=== Begin Enclosure ===

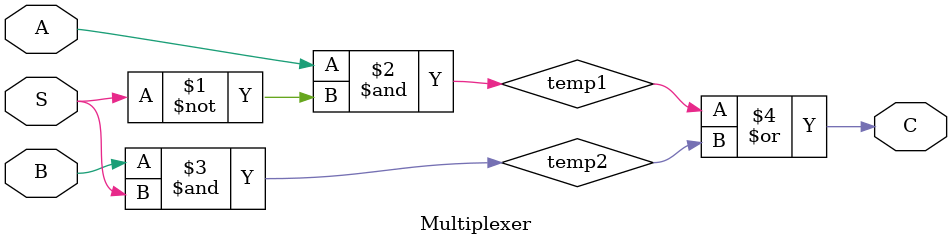
<source format=v>
`timescale 1ns / 1ps




module Multiplexer( input A,B,S, output C);
wire temp1,temp2;
    assign temp1 = A&(~S);
    assign temp2= B&S;
    assign C=temp1|temp2;
endmodule

</source>
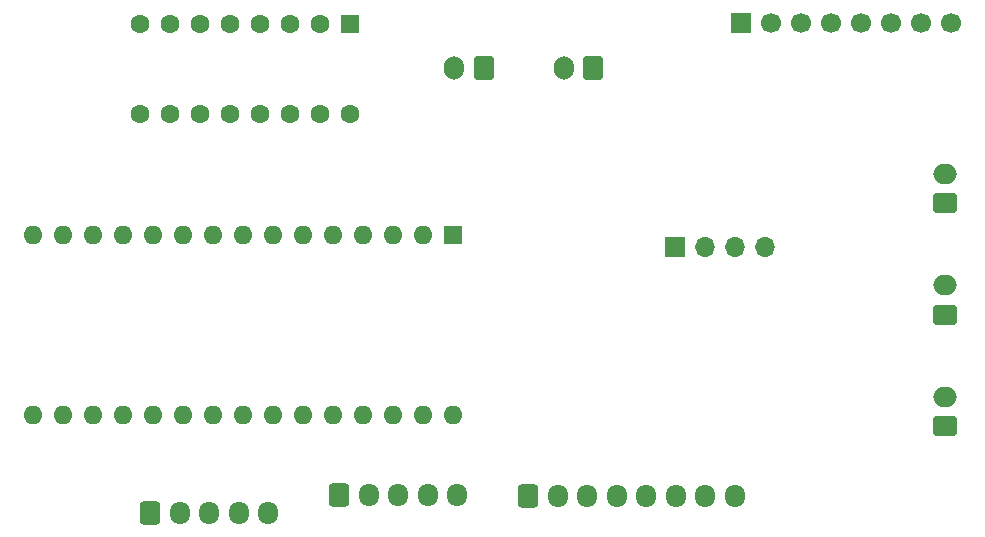
<source format=gbr>
%TF.GenerationSoftware,KiCad,Pcbnew,9.0.3*%
%TF.CreationDate,2025-07-23T14:16:35+06:00*%
%TF.ProjectId,LFRCircuit,4c465243-6972-4637-9569-742e6b696361,rev?*%
%TF.SameCoordinates,Original*%
%TF.FileFunction,Soldermask,Top*%
%TF.FilePolarity,Negative*%
%FSLAX46Y46*%
G04 Gerber Fmt 4.6, Leading zero omitted, Abs format (unit mm)*
G04 Created by KiCad (PCBNEW 9.0.3) date 2025-07-23 14:16:35*
%MOMM*%
%LPD*%
G01*
G04 APERTURE LIST*
G04 Aperture macros list*
%AMRoundRect*
0 Rectangle with rounded corners*
0 $1 Rounding radius*
0 $2 $3 $4 $5 $6 $7 $8 $9 X,Y pos of 4 corners*
0 Add a 4 corners polygon primitive as box body*
4,1,4,$2,$3,$4,$5,$6,$7,$8,$9,$2,$3,0*
0 Add four circle primitives for the rounded corners*
1,1,$1+$1,$2,$3*
1,1,$1+$1,$4,$5*
1,1,$1+$1,$6,$7*
1,1,$1+$1,$8,$9*
0 Add four rect primitives between the rounded corners*
20,1,$1+$1,$2,$3,$4,$5,0*
20,1,$1+$1,$4,$5,$6,$7,0*
20,1,$1+$1,$6,$7,$8,$9,0*
20,1,$1+$1,$8,$9,$2,$3,0*%
G04 Aperture macros list end*
%ADD10R,1.600000X1.600000*%
%ADD11O,1.600000X1.600000*%
%ADD12RoundRect,0.250000X-0.600000X-0.725000X0.600000X-0.725000X0.600000X0.725000X-0.600000X0.725000X0*%
%ADD13O,1.700000X1.950000*%
%ADD14RoundRect,0.250000X0.750000X-0.600000X0.750000X0.600000X-0.750000X0.600000X-0.750000X-0.600000X0*%
%ADD15O,2.000000X1.700000*%
%ADD16R,1.700000X1.700000*%
%ADD17C,1.700000*%
%ADD18RoundRect,0.250000X-0.550000X0.550000X-0.550000X-0.550000X0.550000X-0.550000X0.550000X0.550000X0*%
%ADD19C,1.600000*%
%ADD20RoundRect,0.250000X0.600000X0.750000X-0.600000X0.750000X-0.600000X-0.750000X0.600000X-0.750000X0*%
%ADD21O,1.700000X2.000000*%
%ADD22O,1.700000X1.700000*%
G04 APERTURE END LIST*
D10*
%TO.C,ArduinoNanoTypeC1*%
X164870000Y-96250000D03*
D11*
X162330000Y-96250000D03*
X159790000Y-96250000D03*
X157250000Y-96250000D03*
X154710000Y-96250000D03*
X152170000Y-96250000D03*
X149630000Y-96250000D03*
X147090000Y-96250000D03*
X144550000Y-96250000D03*
X142010000Y-96250000D03*
X139470000Y-96250000D03*
X136930000Y-96250000D03*
X134390000Y-96250000D03*
X131850000Y-96250000D03*
X129310000Y-96250000D03*
X129310000Y-111490000D03*
X131850000Y-111490000D03*
X134390000Y-111490000D03*
X136930000Y-111490000D03*
X139470000Y-111490000D03*
X142010000Y-111490000D03*
X144550000Y-111490000D03*
X147090000Y-111490000D03*
X149630000Y-111490000D03*
X152170000Y-111490000D03*
X154710000Y-111490000D03*
X157250000Y-111490000D03*
X159790000Y-111490000D03*
X162330000Y-111490000D03*
X164870000Y-111490000D03*
%TD*%
D12*
%TO.C,SonarSensor3Array1*%
X155250000Y-118250000D03*
D13*
X157750000Y-118250000D03*
X160250000Y-118250000D03*
X162750000Y-118250000D03*
X165250000Y-118250000D03*
%TD*%
D12*
%TO.C,RotaryEncoder1*%
X139250000Y-119750000D03*
D13*
X141750000Y-119750000D03*
X144250000Y-119750000D03*
X146750000Y-119750000D03*
X149250000Y-119750000D03*
%TD*%
D12*
%TO.C,IRSensor6Array1*%
X171250000Y-118305000D03*
D13*
X173750000Y-118305000D03*
X176250000Y-118305000D03*
X178750000Y-118305000D03*
X181250000Y-118305000D03*
X183750000Y-118305000D03*
X186250000Y-118305000D03*
X188750000Y-118305000D03*
%TD*%
D14*
%TO.C,BT3*%
X206555000Y-93550000D03*
D15*
X206555000Y-91050000D03*
%TD*%
D14*
%TO.C,BT2*%
X206555000Y-103000000D03*
D15*
X206555000Y-100500000D03*
%TD*%
D14*
%TO.C,BT1*%
X206555000Y-112450000D03*
D15*
X206555000Y-109950000D03*
%TD*%
D16*
%TO.C,INA1*%
X189300000Y-78250000D03*
D17*
X191840000Y-78250000D03*
X194380000Y-78250000D03*
X196920000Y-78250000D03*
X199460000Y-78250000D03*
X202000000Y-78250000D03*
X204540000Y-78250000D03*
X207080000Y-78250000D03*
%TD*%
D18*
%TO.C,U1*%
X156160000Y-78380000D03*
D19*
X153620000Y-78380000D03*
X151080000Y-78380000D03*
X148540000Y-78380000D03*
X146000000Y-78380000D03*
X143460000Y-78380000D03*
X140920000Y-78380000D03*
X138380000Y-78380000D03*
X138380000Y-86000000D03*
X140920000Y-86000000D03*
X143460000Y-86000000D03*
X146000000Y-86000000D03*
X148540000Y-86000000D03*
X151080000Y-86000000D03*
X153620000Y-86000000D03*
X156160000Y-86000000D03*
%TD*%
D20*
%TO.C,M2*%
X176750000Y-82100000D03*
D21*
X174250000Y-82100000D03*
%TD*%
D16*
%TO.C,J1*%
X183670000Y-97250000D03*
D22*
X186210000Y-97250000D03*
X188750000Y-97250000D03*
X191290000Y-97250000D03*
%TD*%
D20*
%TO.C,M1*%
X167500000Y-82100000D03*
D21*
X165000000Y-82100000D03*
%TD*%
M02*

</source>
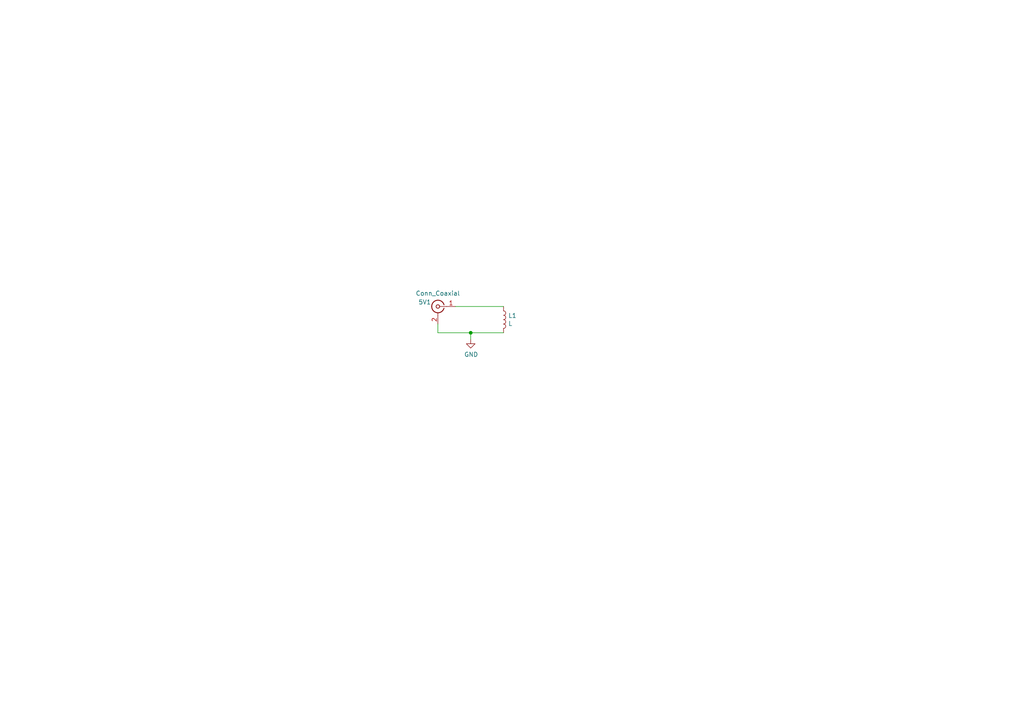
<source format=kicad_sch>
(kicad_sch (version 20211123) (generator eeschema)

  (uuid f022716e-b121-4cbf-a833-20e924070c22)

  (paper "A4")

  

  (junction (at 136.525 96.52) (diameter 0) (color 0 0 0 0)
    (uuid db83d0af-e085-4050-8496-fa2ebdecbd62)
  )

  (wire (pts (xy 136.525 98.425) (xy 136.525 96.52))
    (stroke (width 0) (type default) (color 0 0 0 0))
    (uuid 0c30a4be-5679-499f-8c5b-5f3024f9d6cf)
  )
  (wire (pts (xy 132.08 88.9) (xy 146.05 88.9))
    (stroke (width 0) (type default) (color 0 0 0 0))
    (uuid 213a2af1-412b-47f4-ab3b-c5f43b6be7a6)
  )
  (wire (pts (xy 127 96.52) (xy 136.525 96.52))
    (stroke (width 0) (type default) (color 0 0 0 0))
    (uuid 43891a3c-749f-498d-ba99-685a27689b0d)
  )
  (wire (pts (xy 136.525 96.52) (xy 146.05 96.52))
    (stroke (width 0) (type default) (color 0 0 0 0))
    (uuid a501555e-bbc7-4b58-ad89-28a0cd3dd6d0)
  )
  (wire (pts (xy 127 93.98) (xy 127 96.52))
    (stroke (width 0) (type default) (color 0 0 0 0))
    (uuid d2de4093-1fc2-4bc1-94b6-4d0fe3426c6f)
  )

  (symbol (lib_id "Device:L") (at 146.05 92.71 0) (unit 1)
    (in_bom yes) (on_board yes)
    (uuid 00000000-0000-0000-0000-00006201708a)
    (property "Reference" "L1" (id 0) (at 147.3962 91.5416 0)
      (effects (font (size 1.27 1.27)) (justify left))
    )
    (property "Value" "L" (id 1) (at 147.3962 93.853 0)
      (effects (font (size 1.27 1.27)) (justify left))
    )
    (property "Footprint" "L_Coil:L_Coil" (id 2) (at 146.05 92.71 0)
      (effects (font (size 1.27 1.27)) hide)
    )
    (property "Datasheet" "~" (id 3) (at 146.05 92.71 0)
      (effects (font (size 1.27 1.27)) hide)
    )
    (pin "1" (uuid 0fd1df6d-7e13-4ff7-8d71-d5bdfbe8b01e))
    (pin "2" (uuid 43e39d11-50eb-4bd0-ac16-b1e6bbb8bbfb))
  )

  (symbol (lib_id "power:GND") (at 136.525 98.425 0) (unit 1)
    (in_bom yes) (on_board yes)
    (uuid 00000000-0000-0000-0000-00006201827c)
    (property "Reference" "#PWR01" (id 0) (at 136.525 104.775 0)
      (effects (font (size 1.27 1.27)) hide)
    )
    (property "Value" "GND" (id 1) (at 136.652 102.8192 0))
    (property "Footprint" "" (id 2) (at 136.525 98.425 0)
      (effects (font (size 1.27 1.27)) hide)
    )
    (property "Datasheet" "" (id 3) (at 136.525 98.425 0)
      (effects (font (size 1.27 1.27)) hide)
    )
    (pin "1" (uuid 7e476d92-1c92-417e-bcab-000b53c56b91))
  )

  (symbol (lib_id "Connector:Conn_Coaxial") (at 127 88.9 0) (mirror y) (unit 1)
    (in_bom yes) (on_board yes)
    (uuid dd9e1481-f6b4-4387-9ea1-e9f8b6be9a1a)
    (property "Reference" "5V1" (id 0) (at 123.19 87.63 0))
    (property "Value" "Conn_Coaxial" (id 1) (at 127 85.09 0))
    (property "Footprint" "Connector_Coaxial:SMA_Samtec_SMA-J-P-X-ST-EM1_EdgeMount" (id 2) (at 127 88.9 0)
      (effects (font (size 1.27 1.27)) hide)
    )
    (property "Datasheet" " ~" (id 3) (at 127 88.9 0)
      (effects (font (size 1.27 1.27)) hide)
    )
    (pin "1" (uuid d5c467a8-e0d7-4284-911f-5dc3c2155956))
    (pin "2" (uuid 295717f2-1ac8-4435-adb1-0b01f15b77d8))
  )

  (sheet_instances
    (path "/" (page "1"))
  )

  (symbol_instances
    (path "/00000000-0000-0000-0000-00006201827c"
      (reference "#PWR01") (unit 1) (value "GND") (footprint "")
    )
    (path "/dd9e1481-f6b4-4387-9ea1-e9f8b6be9a1a"
      (reference "5V1") (unit 1) (value "Conn_Coaxial") (footprint "Connector_Coaxial:SMA_Samtec_SMA-J-P-X-ST-EM1_EdgeMount")
    )
    (path "/00000000-0000-0000-0000-00006201708a"
      (reference "L1") (unit 1) (value "L") (footprint "L_Coil:L_Coil")
    )
  )
)

</source>
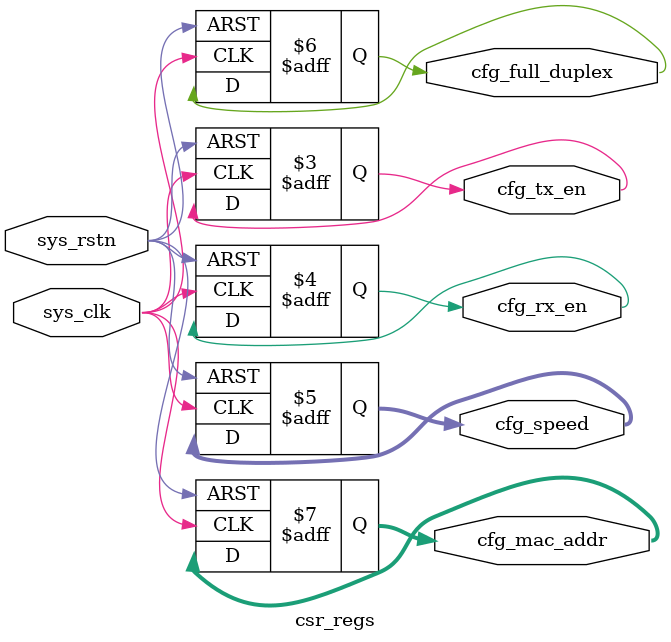
<source format=v>
`default_nettype none

module csr_regs (
    input  wire        sys_clk,
    input  wire        sys_rstn,
    output reg         cfg_tx_en,
    output reg         cfg_rx_en,
    output reg  [1:0]  cfg_speed,
    output reg         cfg_full_duplex,
    output reg  [47:0] cfg_mac_addr
);

    always @(posedge sys_clk or negedge sys_rstn) begin
        if (!sys_rstn) begin
            cfg_tx_en       <= 1'b1;
            cfg_rx_en       <= 1'b1;
            cfg_speed       <= 2'b10;
            cfg_full_duplex <= 1'b1;
            cfg_mac_addr    <= 48'h001122334455;
        end else begin
            cfg_tx_en       <= cfg_tx_en;
            cfg_rx_en       <= cfg_rx_en;
            cfg_speed       <= cfg_speed;
            cfg_full_duplex <= cfg_full_duplex;
            cfg_mac_addr    <= cfg_mac_addr;
        end
    end

endmodule

`default_nettype wire

</source>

=== End Enclosure ===

__WHAT TO WORK ON__:
Among the entries above, the line containing "X202000000Y-78250000D03*", the line containing "X143460000Y-78380000D03*", and all lines between them are to be restated word for word; nothing else belongs in the reply.

__RESPONSE__:
X202000000Y-78250000D03*
X204540000Y-78250000D03*
X207080000Y-78250000D03*
%TD*%
D18*
%TO.C,U1*%
X156160000Y-78380000D03*
D19*
X153620000Y-78380000D03*
X151080000Y-78380000D03*
X148540000Y-78380000D03*
X146000000Y-78380000D03*
X143460000Y-78380000D03*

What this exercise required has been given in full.